Method	Path	Description
`POST`	`/api/v2/workspaces/:wId/notebooks`	Create notebook
`GET`	`/api/v2/workspaces/:wId/notebooks`	List notebooks
`PATCH`	`/api/v2/workspaces/:wId/notebooks/:nId`	Update metadata/instructions
`DELETE`	`/api/v2/workspaces/:wId/notebooks/:nId`	Soft-delete
`POST`	`/api/v2/workspaces/:wId/notebooks/:nId/sources`	Register source from uploaded file
`POST`	`/api/v2/workspaces/:wId/notebooks/:nId/search`	Notebook-scoped semantic search
`POST`	`/api/v2/workspaces/:wId/notebooks/:nId/chat`	Notebook-scoped chat with citations
`POST`	`/api/v2/workspaces/:wId/notebooks/:nId/artifacts`	Create artifact (`briefing_doc`, `faq_glossary`, `implementation_plan`, `world_bible`)
`GET`	`/api/v2/workspaces/:wId/notebooks/:nId/artifacts/:aId`	Get artifact detail (includes `stale` flag)

Search & Chat (v1)

Method	Path	Description
`GET`	`/api/search?q=<query>`	Semantic search. Params: `q`, `limit` (max 100), `threshold` (0–1)
`POST`	`/api/chat`	RAG chat. Body: `{"question": "...", "history": [...]}`
`GET`	`/api/conversations`	Browse all conversations
`GET`	`/api/conversations/:id/similar`	Find similar conversations

Upload & Ingestion

Method	Path	Description
`POST`	`/api/uploads/simple`	Direct upload for files under 5MB
`POST`	`/api/uploads`	Initiate multipart upload for large files
`POST`	`/api/uploads/:id/complete`	Finalize and start ingestion
`GET`	`/api/uploads/:id/status`	Poll ingestion progress

Full OpenAPI 3.1 spec in openapi.yaml.

Supported Formats

Source	Format
ChatGPT	`conversations.json` from Settings > Data Controls > Export
Claude	JSON exports with `chat_messages` arrays
NDJSON threads	AEGIS `conversation-facts` write pipeline output

Both array ([{...}]) and object ({"key": {...}}) JSON root formats are supported.

Large File Handling

Files are handled without buffering in Worker memory:

Files under 5MB: simple upload path. Larger files: R2 multipart (50MB chunks, uploaded sequentially with progress tracking)
Streaming JSON parser reads from R2 chunk-by-chunk — peak memory is ~2× the largest single conversation object
Progress checkpointed to KV after every 100 conversations — Queue redelivers on CPU limits, ingestion resumes from checkpoint
Embeddings via Workers AI (@cf/baai/bge-large-en-v1.5, 1024 dims), sub-batched at 96

RAG Chat

DeepSeek R1 (@cf/deepseek-ai/deepseek-r1-distill-qwen-32b) running on Workers AI:

Question is embedded and used to retrieve top 8 conversations from Vectorize
Retrieved conversations are packed into ~4K token context window
DeepSeek R1 reasons across conversations and synthesizes an answer with citations
Supports up to 4 turns of multi-turn history
Collapsible reasoning blocks — see the model’s chain of thought or hide it

Rate Limits

Endpoint group	Limit
Search / browse / conversations	60 req/min per key
Chat (RAG)	20 req/min per key
Upload mutations	20 req/min per key

Rate limit headers on every response: X-RateLimit-Limit, X-RateLimit-Remaining, X-RateLimit-Reset.

Frontend

Vanilla HTML/CSS/JS SPA served as static assets from the same Worker. No build step.

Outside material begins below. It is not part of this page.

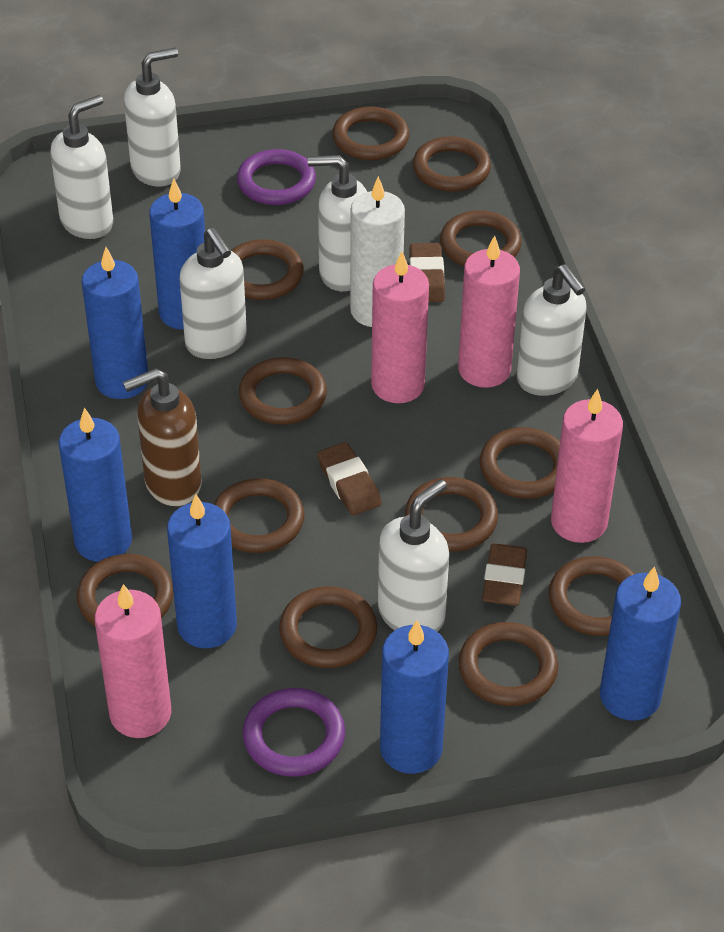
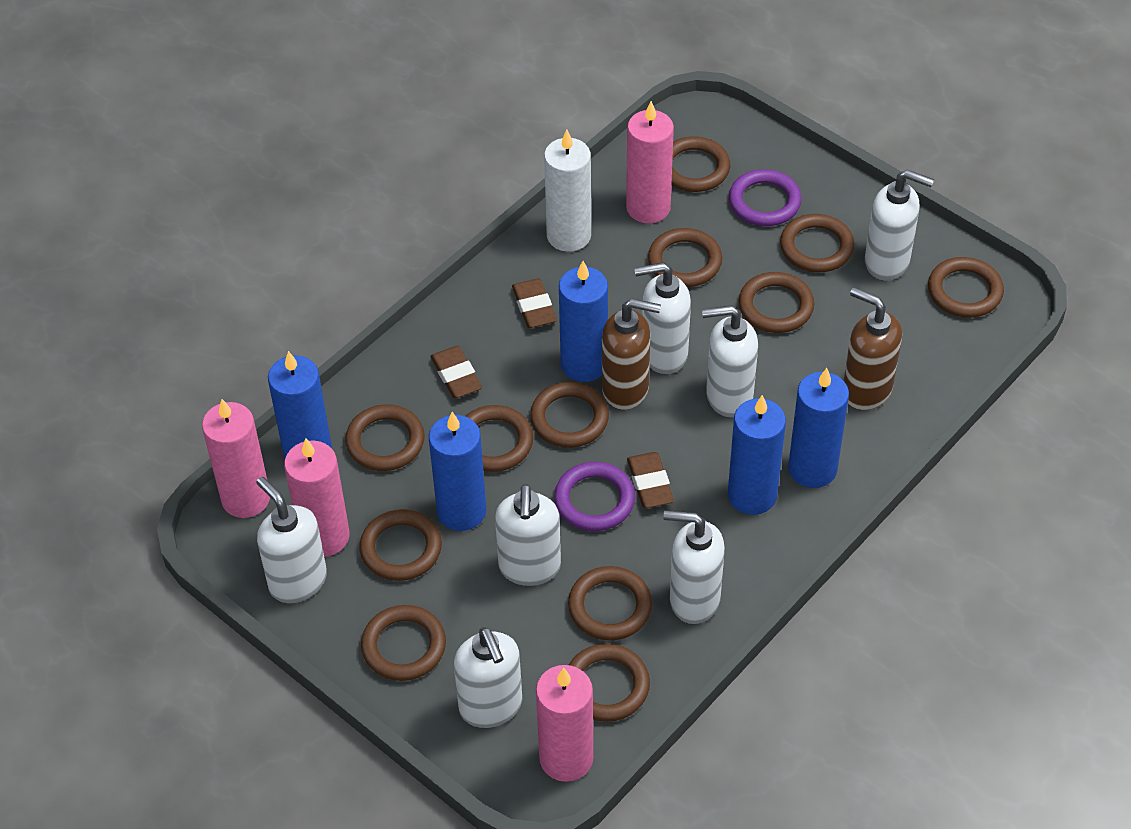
blue candle: [59,407,132,562] [82,247,148,399] [149,178,205,330] [167,495,237,648] [380,620,449,774] [600,566,681,721] = 6 -> [268,351,332,458] [429,412,487,531] [559,261,608,382] [728,395,786,515] [788,368,849,488] = 5
brown soap dispenser: [123,368,202,506] = 1 -> [602,298,661,410] [844,287,902,410] = 2
white soap dispenser: [51,95,113,239] [124,48,181,187] [179,228,247,359] [308,155,367,291] [378,479,449,632] [517,264,587,396] = 6 -> [256,477,327,603] [454,627,522,728] [495,484,561,586] [634,262,691,374] [663,511,725,624] [702,305,758,417] [865,170,934,280] = 7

Search — semantic search with score bars and staggered card animations
Chat — RAG chat with collapsible reasoning blocks and source citations
Upload — drag-and-drop with multipart chunking and real-time progress
Detail — full conversation view with similar conversation discovery
Settings — API key configuration and system health dashboard

Design system: “Infrastructure Noir” — Midnight Console, Architectural Tan, Visionary Purple, System Green, Cloudflare Cyan. Typography: Syne / DM Sans / JetBrains Mono.